Balıkçılık ve Su Ürünleri Genel Müdürlüğü ile Şırnak Tarım ve Orman Müdürlüğü işbirliğiyle yapılan arama çalışmaları sonucunda, balıkçı Mehmet Ülkü'nün de desteği ile 50 santimetrelik 2 kilogram ağırlığında siyah benekli balık yakalandı. Yapılan inceleme sonucu, yakalanan balığın leopar sazanı olduğu tespit edildi.
Doç. Dr. Kaya, AA muhabirine, proje kapsamında öncelikle leopar sazanını arayacakları noktaları tespit ettiklerini söyledi.
Leopar sazanını Ilısu Barajı'nın aşağı kesimlerinde aradıklarını belirten Kaya, "Hasankeyf civarlarında aşağı kesimlerinde aramaya başladık. Cizre dolaylarında mümkün mertebe aşağı, hatta sınıra gittik. Irak sınırı, Suriye sınırı civarında aramalarda bulunduk. Bizim için en ideal nokta olduğuna kanaat getirdik. Bölgeden ayrıldıktan sonra irtibat halinde olduğumuz, gerçekten bu olayı bilinçli bir şekilde hedefine koyan balıkçımız Mehmet Ülkü'nün desteğiyle balığı bulmuş olduk." dedi.

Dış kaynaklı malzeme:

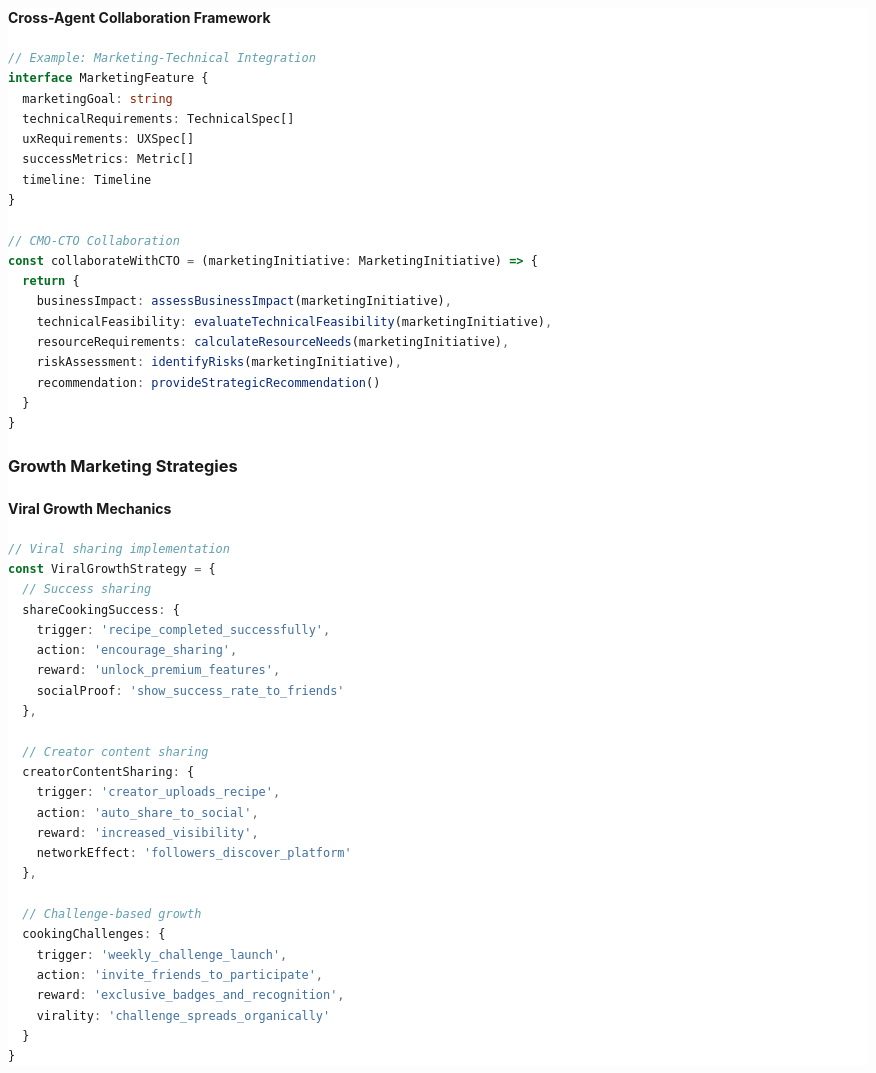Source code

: #### **Cross-Agent Collaboration Framework**
```typescript
// Example: Marketing-Technical Integration
interface MarketingFeature {
  marketingGoal: string
  technicalRequirements: TechnicalSpec[]
  uxRequirements: UXSpec[]
  successMetrics: Metric[]
  timeline: Timeline
}

// CMO-CTO Collaboration
const collaborateWithCTO = (marketingInitiative: MarketingInitiative) => {
  return {
    businessImpact: assessBusinessImpact(marketingInitiative),
    technicalFeasibility: evaluateTechnicalFeasibility(marketingInitiative),
    resourceRequirements: calculateResourceNeeds(marketingInitiative),
    riskAssessment: identifyRisks(marketingInitiative),
    recommendation: provideStrategicRecommendation()
  }
}
```

### **Growth Marketing Strategies**

#### **Viral Growth Mechanics**
```typescript
// Viral sharing implementation
const ViralGrowthStrategy = {
  // Success sharing
  shareCookingSuccess: {
    trigger: 'recipe_completed_successfully',
    action: 'encourage_sharing',
    reward: 'unlock_premium_features',
    socialProof: 'show_success_rate_to_friends'
  },
  
  // Creator content sharing
  creatorContentSharing: {
    trigger: 'creator_uploads_recipe',
    action: 'auto_share_to_social',
    reward: 'increased_visibility',
    networkEffect: 'followers_discover_platform'
  },
  
  // Challenge-based growth
  cookingChallenges: {
    trigger: 'weekly_challenge_launch',
    action: 'invite_friends_to_participate',
    reward: 'exclusive_badges_and_recognition',
    virality: 'challenge_spreads_organically'
  }
}
```
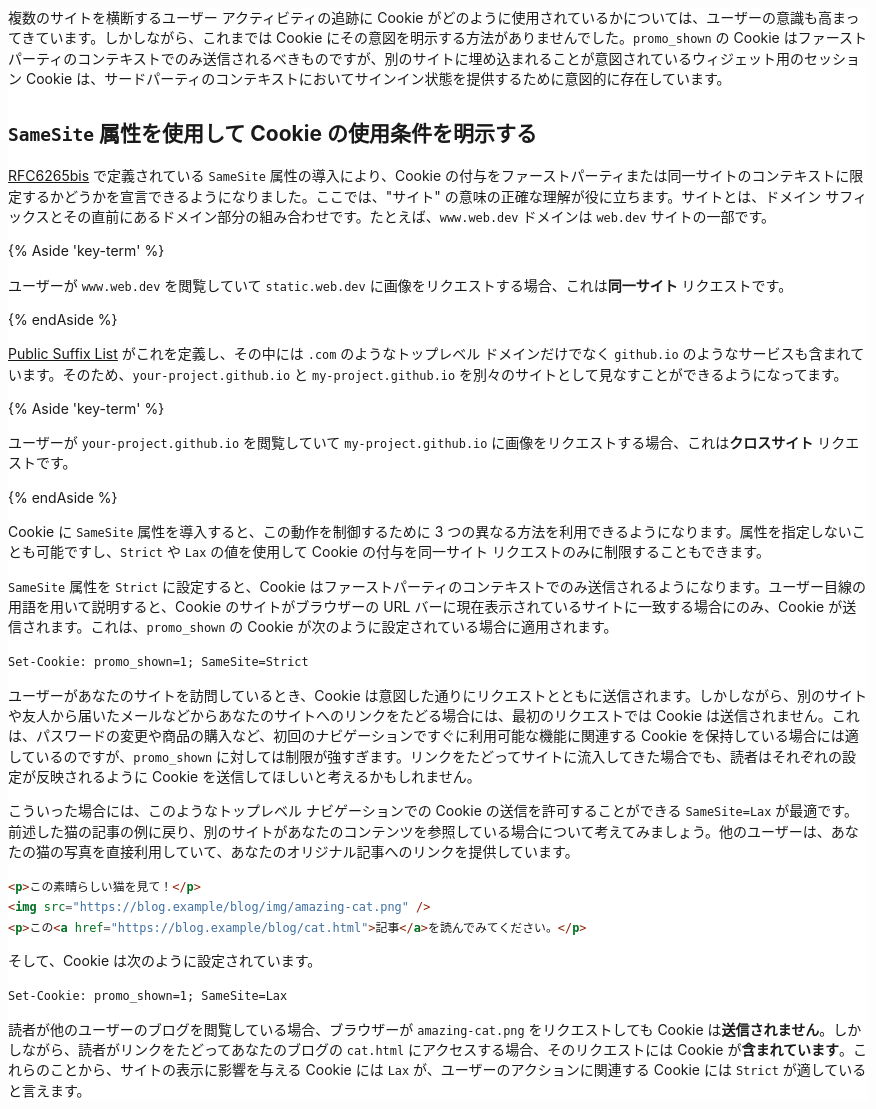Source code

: 複数のサイトを横断するユーザー アクティビティの追跡に Cookie がどのように使用されているかについては、ユーザーの意識も高まってきています。しかしながら、これまでは Cookie にその意図を明示する方法がありませんでした。`promo_shown` の Cookie はファーストパーティのコンテキストでのみ送信されるべきものですが、別のサイトに埋め込まれることが意図されているウィジェット用のセッション Cookie は、サードパーティのコンテキストにおいてサインイン状態を提供するために意図的に存在しています。

## `SameSite` 属性を使用して Cookie の使用条件を明示する

[RFC6265bis](https://tools.ietf.org/html/draft-ietf-httpbis-cookie-same-site-00) で定義されている `SameSite` 属性の導入により、Cookie の付与をファーストパーティまたは同一サイトのコンテキストに限定するかどうかを宣言できるようになりました。ここでは、"サイト" の意味の正確な理解が役に立ちます。サイトとは、ドメイン サフィックスとその直前にあるドメイン部分の組み合わせです。たとえば、`www.web.dev` ドメインは `web.dev` サイトの一部です。

{% Aside 'key-term' %}

ユーザーが `www.web.dev` を閲覧していて `static.web.dev` に画像をリクエストする場合、これは**同一サイト** リクエストです。

{% endAside %}

[Public Suffix List](https://publicsuffix.org/) がこれを定義し、その中には `.com` のようなトップレベル ドメインだけでなく `github.io` のようなサービスも含まれています。そのため、`your-project.github.io` と `my-project.github.io` を別々のサイトとして見なすことができるようになってます。

{% Aside 'key-term' %}

ユーザーが `your-project.github.io` を閲覧していて `my-project.github.io` に画像をリクエストする場合、これは**クロスサイト** リクエストです。

{% endAside %}

Cookie に `SameSite` 属性を導入すると、この動作を制御するために 3 つの異なる方法を利用できるようになります。属性を指定しないことも可能ですし、`Strict` や `Lax` の値を使用して Cookie の付与を同一サイト リクエストのみに制限することもできます。

`SameSite` 属性を `Strict` に設定すると、Cookie はファーストパーティのコンテキストでのみ送信されるようになります。ユーザー目線の用語を用いて説明すると、Cookie のサイトがブラウザーの URL バーに現在表示されているサイトに一致する場合にのみ、Cookie が送信されます。これは、`promo_shown` の Cookie が次のように設定されている場合に適用されます。

```text
Set-Cookie: promo_shown=1; SameSite=Strict
```

ユーザーがあなたのサイトを訪問しているとき、Cookie は意図した通りにリクエストとともに送信されます。しかしながら、別のサイトや友人から届いたメールなどからあなたのサイトへのリンクをたどる場合には、最初のリクエストでは Cookie は送信されません。これは、パスワードの変更や商品の購入など、初回のナビゲーションですぐに利用可能な機能に関連する Cookie を保持している場合には適しているのですが、`promo_shown` に対しては制限が強すぎます。リンクをたどってサイトに流入してきた場合でも、読者はそれぞれの設定が反映されるように Cookie を送信してほしいと考えるかもしれません。

こういった場合には、このようなトップレベル ナビゲーションでの Cookie の送信を許可することができる `SameSite=Lax` が最適です。前述した猫の記事の例に戻り、別のサイトがあなたのコンテンツを参照している場合について考えてみましょう。他のユーザーは、あなたの猫の写真を直接利用していて、あなたのオリジナル記事へのリンクを提供しています。

```html
<p>この素晴らしい猫を見て！</p>
<img src="https://blog.example/blog/img/amazing-cat.png" />
<p>この<a href="https://blog.example/blog/cat.html">記事</a>を読んでみてください。</p>
```

そして、Cookie は次のように設定されています。

```text
Set-Cookie: promo_shown=1; SameSite=Lax
```

読者が他のユーザーのブログを閲覧している場合、ブラウザーが `amazing-cat.png` をリクエストしても Cookie は**送信されません**。しかしながら、読者がリンクをたどってあなたのブログの `cat.html` にアクセスする場合、そのリクエストには Cookie が**含まれています**。これらのことから、サイトの表示に影響を与える Cookie には `Lax` が、ユーザーのアクションに関連する Cookie には `Strict` が適していると言えます。
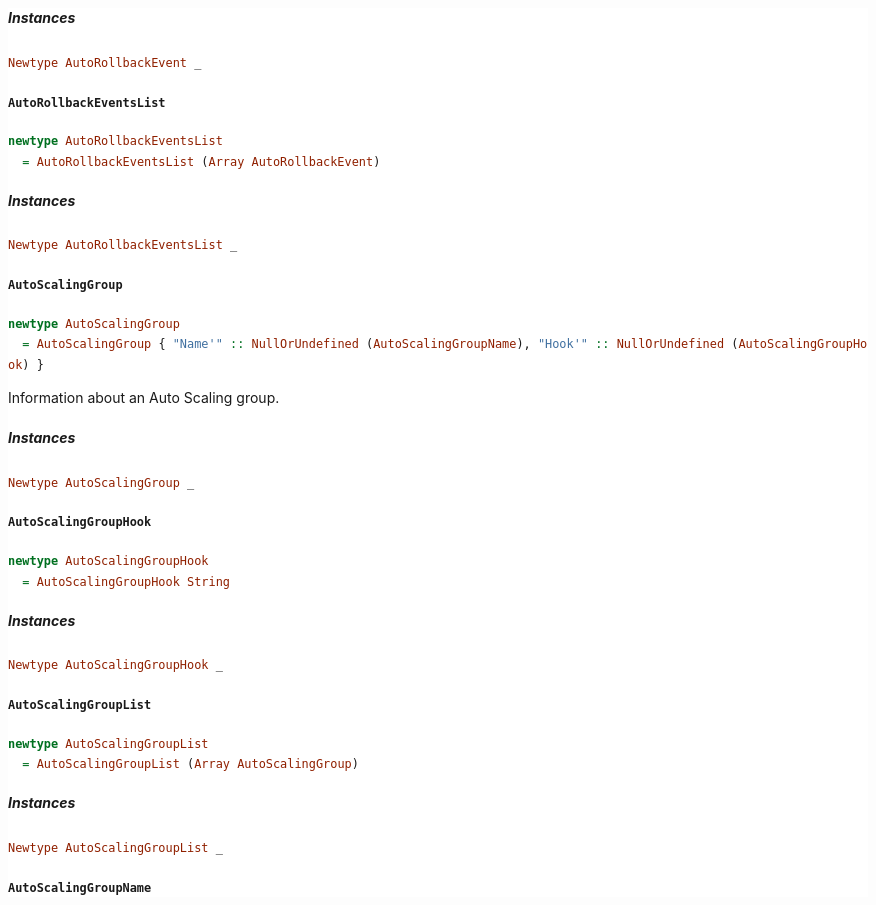 ##### Instances
``` purescript
Newtype AutoRollbackEvent _
```

#### `AutoRollbackEventsList`

``` purescript
newtype AutoRollbackEventsList
  = AutoRollbackEventsList (Array AutoRollbackEvent)
```

##### Instances
``` purescript
Newtype AutoRollbackEventsList _
```

#### `AutoScalingGroup`

``` purescript
newtype AutoScalingGroup
  = AutoScalingGroup { "Name'" :: NullOrUndefined (AutoScalingGroupName), "Hook'" :: NullOrUndefined (AutoScalingGroupHook) }
```

<p>Information about an Auto Scaling group.</p>

##### Instances
``` purescript
Newtype AutoScalingGroup _
```

#### `AutoScalingGroupHook`

``` purescript
newtype AutoScalingGroupHook
  = AutoScalingGroupHook String
```

##### Instances
``` purescript
Newtype AutoScalingGroupHook _
```

#### `AutoScalingGroupList`

``` purescript
newtype AutoScalingGroupList
  = AutoScalingGroupList (Array AutoScalingGroup)
```

##### Instances
``` purescript
Newtype AutoScalingGroupList _
```

#### `AutoScalingGroupName`
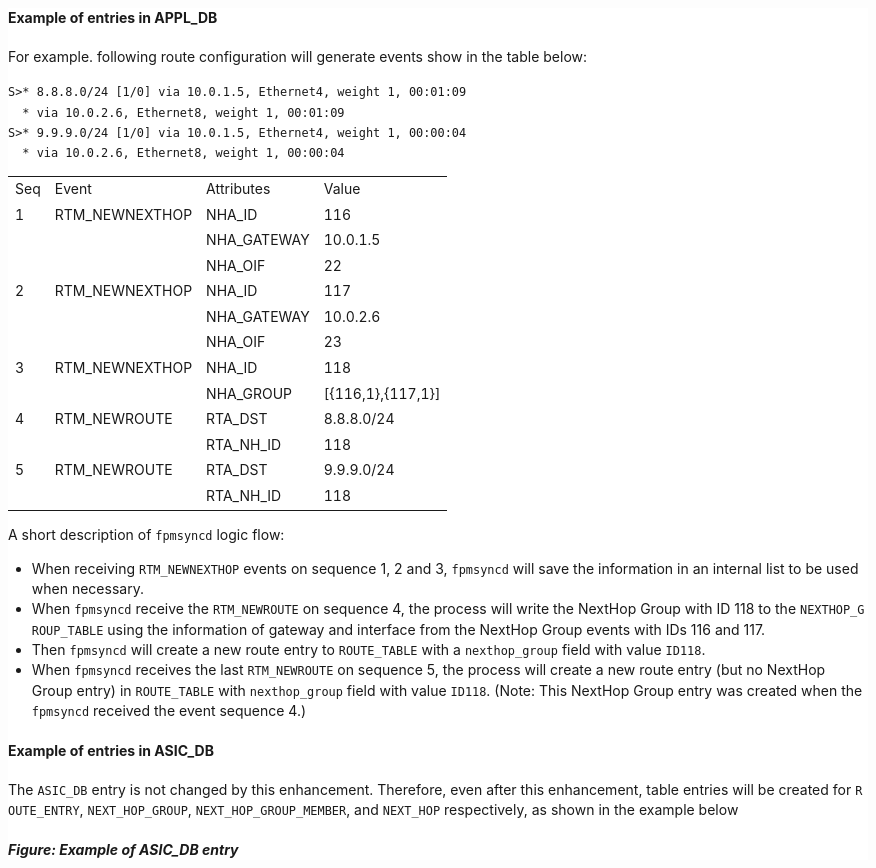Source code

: #### Example of entries in APPL_DB

For example. following route configuration will generate events show in the table below:

```
S>* 8.8.8.0/24 [1/0] via 10.0.1.5, Ethernet4, weight 1, 00:01:09 
  * via 10.0.2.6, Ethernet8, weight 1, 00:01:09 
S>* 9.9.9.0/24 [1/0] via 10.0.1.5, Ethernet4, weight 1, 00:00:04 
  * via 10.0.2.6, Ethernet8, weight 1, 00:00:04
```
<table>
  <tr><td>Seq</td><td>Event</td><td>Attributes</td><td>Value</td></tr>
  <tr><td rowspan="3">1</td><td rowspan="3">RTM_NEWNEXTHOP</td><td>NHA_ID</td><td>116</td></tr>
  <tr><td>NHA_GATEWAY</td><td>10.0.1.5</td></tr>
  <tr><td>NHA_OIF</td><td>22</td></tr>
  <tr><td rowspan="3">2</td><td rowspan="3">RTM_NEWNEXTHOP</td><td>NHA_ID</td><td>117</td></tr>
  <tr><td>NHA_GATEWAY</td><td>10.0.2.6</td></tr>
  <tr><td>NHA_OIF</td><td>23</td></tr>
  <tr><td rowspan="2">3</td><td rowspan="2">RTM_NEWNEXTHOP</td><td>NHA_ID</td><td>118</td></tr>
  <tr><td>NHA_GROUP</td><td>[{116,1},{117,1}]</td></tr>
  <tr><td rowspan="2">4</td><td rowspan="2">RTM_NEWROUTE</td><td>RTA_DST</td><td>8.8.8.0/24</td></tr>
  <tr><td>RTA_NH_ID</td><td>118</td></tr>
  <tr><td rowspan="2">5</td><td rowspan="2">RTM_NEWROUTE</td><td>RTA_DST</td><td>9.9.9.0/24</td></tr>
  <tr><td>RTA_NH_ID</td><td>118</td></tr>
</table>

A short description of `fpmsyncd` logic flow:

- When receiving `RTM_NEWNEXTHOP` events on sequence 1, 2 and 3, `fpmsyncd` will save the information in an internal list to be used when necessary.
- When `fpmsyncd` receive the `RTM_NEWROUTE` on sequence 4, the process will write the NextHop Group with ID 118 to the `NEXTHOP_GROUP_TABLE` using the information of gateway and interface from the NextHop Group events with IDs 116 and 117.
- Then `fpmsyncd` will create a new route entry to `ROUTE_TABLE` with a `nexthop_group` field with value `ID118`.
- When `fpmsyncd` receives the last `RTM_NEWROUTE` on sequence 5, the process will create a new route entry (but no NextHop Group entry) in `ROUTE_TABLE` with `nexthop_group` field with value `ID118`. (Note: This NextHop Group entry was created when the `fpmsyncd` received the event sequence 4.)

#### Example of entries in ASIC_DB

The `ASIC_DB` entry is not changed by this enhancement.
Therefore, even after this enhancement, table entries will be created for `ROUTE_ENTRY`, `NEXT_HOP_GROUP`, `NEXT_HOP_GROUP_MEMBER`, and `NEXT_HOP` respectively, as shown in the example below


##### Figure: Example of ASIC_DB entry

Kaya, aynı gün ikinci balığın da bulunduğunu, bu gelişmenin popülasyon adına sevindirici olduğunu vurgulayarak, "Yıllardır aranan ve bulunamayan balık, aynı gün ikinci balığı da buluyorsunuz. Gerçekten çok şaşırtıcı bir şeydi bizim için. Her iki bireyden biri 20 santim, biri 50 santim Dicle Nehri'ne, kendi ana yurtlarına salmış olduk." diye konuştu.
Nesli tükenen balıkların yer aldığı kırmızı listede şu an için Türkiye'den tür bulunmadığını ifade eden Kaya, şu değerlendirmede bulundu:
"Türkiye dosyası şu aşamada kapandı mevcut listeye göre. Listeden iki tür azaldığı için bunun yerine iki tür daha koyacaklardır. Türkiye'den tercih yaparlar mı bilemiyorum ama bizim tavsiyelerimiz var. Türkiye'den halen kayıp olan bazı türlerimiz var. Bunların da önemini biz vurguladık. Eğer Türkiye'den yeni türler listeye alınırsa gönüllü olup arama çalışmalarına devam edeceğiz."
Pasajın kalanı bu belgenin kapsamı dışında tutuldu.